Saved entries
★ ★ ★ ★ ★ ★ ★

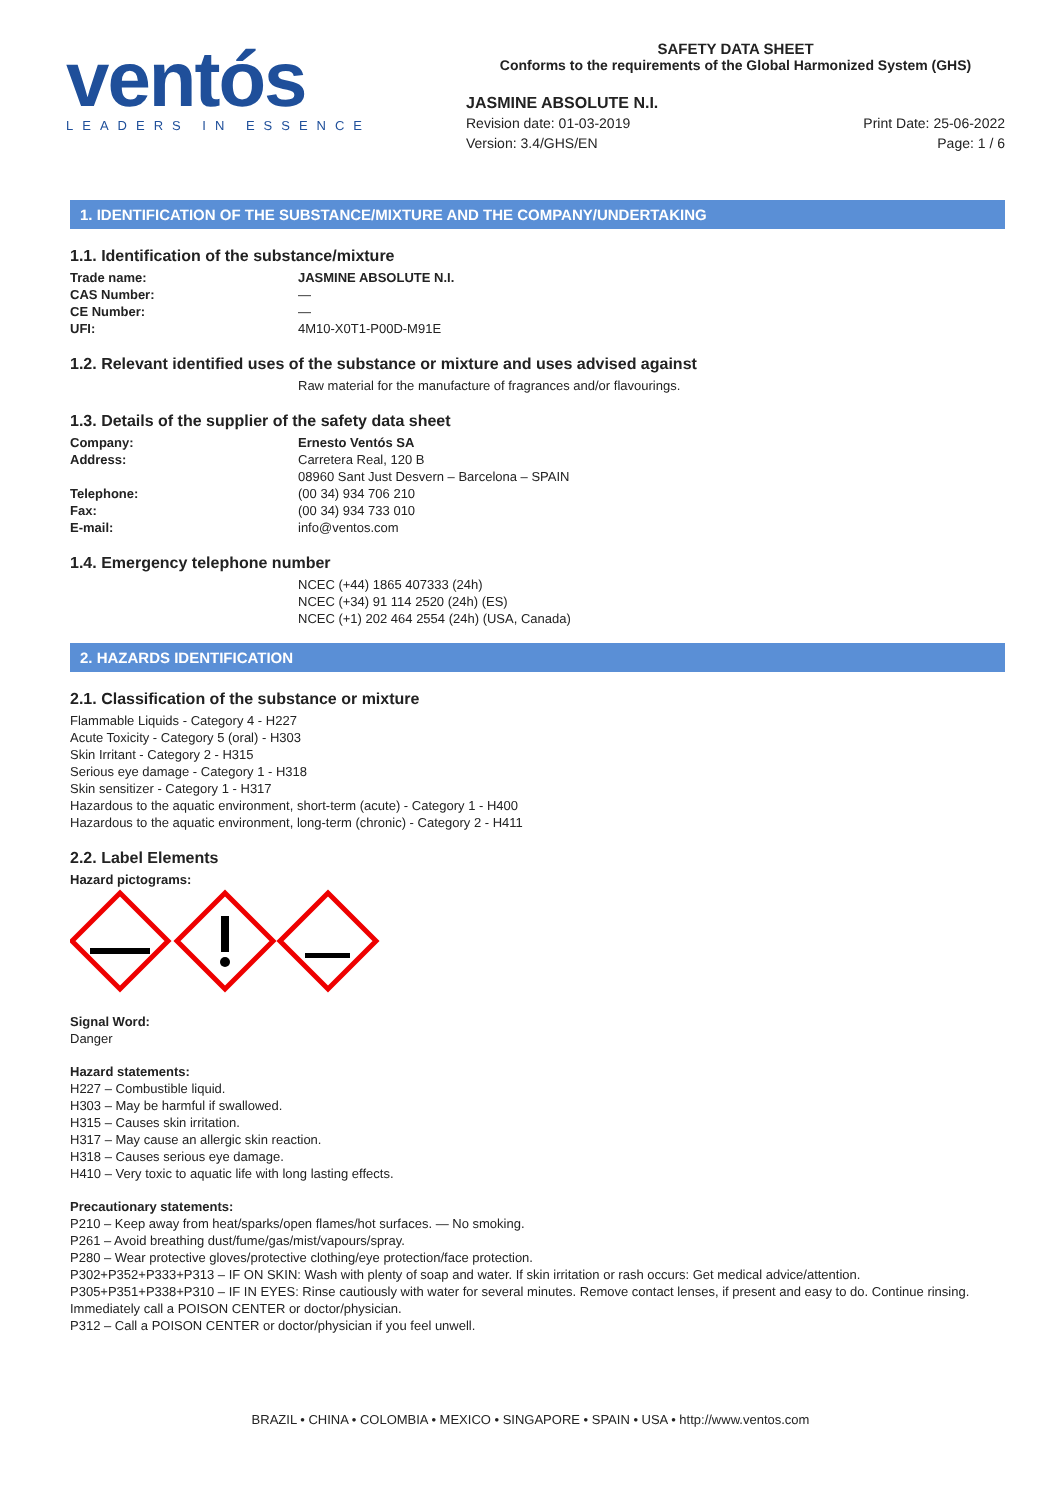ventós
LEADERS IN ESSENCE
SAFETY DATA SHEET
Conforms to the requirements of the Global Harmonized System (GHS)
JASMINE ABSOLUTE N.I.
Revision date: 01-03-2019
Version: 3.4/GHS/EN
Print Date: 25-06-2022
Page: 1 / 6
1. IDENTIFICATION OF THE SUBSTANCE/MIXTURE AND THE COMPANY/UNDERTAKING
1.1. Identification of the substance/mixture
Trade name: JASMINE ABSOLUTE N.I.
CAS Number: —
CE Number: —
UFI: 4M10-X0T1-P00D-M91E
1.2. Relevant identified uses of the substance or mixture and uses advised against
Raw material for the manufacture of fragrances and/or flavourings.
1.3. Details of the supplier of the safety data sheet
Company: Ernesto Ventós SA
Address: Carretera Real, 120 B
08960 Sant Just Desvern – Barcelona – SPAIN
Telephone: (00 34) 934 706 210
Fax: (00 34) 934 733 010
E-mail: info@ventos.com
1.4. Emergency telephone number
NCEC (+44) 1865 407333 (24h)
NCEC (+34) 91 114 2520 (24h) (ES)
NCEC (+1) 202 464 2554 (24h) (USA, Canada)
2. HAZARDS IDENTIFICATION
2.1. Classification of the substance or mixture
Flammable Liquids - Category 4 - H227
Acute Toxicity - Category 5 (oral) - H303
Skin Irritant - Category 2 - H315
Serious eye damage - Category 1 - H318
Skin sensitizer - Category 1 - H317
Hazardous to the aquatic environment, short-term (acute) - Category 1 - H400
Hazardous to the aquatic environment, long-term (chronic) - Category 2 - H411
2.2. Label Elements
Hazard pictograms:
Signal Word:
Danger
Hazard statements:
H227 – Combustible liquid.
H303 – May be harmful if swallowed.
H315 – Causes skin irritation.
H317 – May cause an allergic skin reaction.
H318 – Causes serious eye damage.
H410 – Very toxic to aquatic life with long lasting effects.
Precautionary statements:
P210 – Keep away from heat/sparks/open flames/hot surfaces. — No smoking.
P261 – Avoid breathing dust/fume/gas/mist/vapours/spray.
P280 – Wear protective gloves/protective clothing/eye protection/face protection.
P302+P352+P333+P313 – IF ON SKIN: Wash with plenty of soap and water. If skin irritation or rash occurs: Get medical advice/attention.
P305+P351+P338+P310 – IF IN EYES: Rinse cautiously with water for several minutes. Remove contact lenses, if present and easy to do. Continue rinsing. Immediately call a POISON CENTER or doctor/physician.
P312 – Call a POISON CENTER or doctor/physician if you feel unwell.
BRAZIL • CHINA • COLOMBIA • MEXICO • SINGAPORE • SPAIN • USA • http://www.ventos.com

★ ★ ★ ★ ★ ★ ★

All records should be output exactly, with the pictures left out.

→ **Exercise solution**:
ventós
LEADERS IN ESSENCE
SAFETY DATA SHEET
Conforms to the requirements of the Global Harmonized System (GHS)
JASMINE ABSOLUTE N.I.
Revision date: 01-03-2019
Version: 3.4/GHS/EN
Print Date: 25-06-2022
Page: 1 / 6
1. IDENTIFICATION OF THE SUBSTANCE/MIXTURE AND THE COMPANY/UNDERTAKING
1.1. Identification of the substance/mixture
Trade name: JASMINE ABSOLUTE N.I.
CAS Number: —
CE Number: —
UFI: 4M10-X0T1-P00D-M91E
1.2. Relevant identified uses of the substance or mixture and uses advised against
Raw material for the manufacture of fragrances and/or flavourings.
1.3. Details of the supplier of the safety data sheet
Company: Ernesto Ventós SA
Address: Carretera Real, 120 B
08960 Sant Just Desvern – Barcelona – SPAIN
Telephone: (00 34) 934 706 210
Fax: (00 34) 934 733 010
E-mail: info@ventos.com
1.4. Emergency telephone number
NCEC (+44) 1865 407333 (24h)
NCEC (+34) 91 114 2520 (24h) (ES)
NCEC (+1) 202 464 2554 (24h) (USA, Canada)
2. HAZARDS IDENTIFICATION
2.1. Classification of the substance or mixture
Flammable Liquids - Category 4 - H227
Acute Toxicity - Category 5 (oral) - H303
Skin Irritant - Category 2 - H315
Serious eye damage - Category 1 - H318
Skin sensitizer - Category 1 - H317
Hazardous to the aquatic environment, short-term (acute) - Category 1 - H400
Hazardous to the aquatic environment, long-term (chronic) - Category 2 - H411
2.2. Label Elements
Hazard pictograms:
Signal Word:
Danger
Hazard statements:
H227 – Combustible liquid.
H303 – May be harmful if swallowed.
H315 – Causes skin irritation.
H317 – May cause an allergic skin reaction.
H318 – Causes serious eye damage.
H410 – Very toxic to aquatic life with long lasting effects.
Precautionary statements:
P210 – Keep away from heat/sparks/open flames/hot surfaces. — No smoking.
P261 – Avoid breathing dust/fume/gas/mist/vapours/spray.
P280 – Wear protective gloves/protective clothing/eye protection/face protection.
P302+P352+P333+P313 – IF ON SKIN: Wash with plenty of soap and water. If skin irritation or rash occurs: Get medical advice/attention.
P305+P351+P338+P310 – IF IN EYES: Rinse cautiously with water for several minutes. Remove contact lenses, if present and easy to do. Continue rinsing. Immediately call a POISON CENTER or doctor/physician.
P312 – Call a POISON CENTER or doctor/physician if you feel unwell.
BRAZIL • CHINA • COLOMBIA • MEXICO • SINGAPORE • SPAIN • USA • http://www.ventos.com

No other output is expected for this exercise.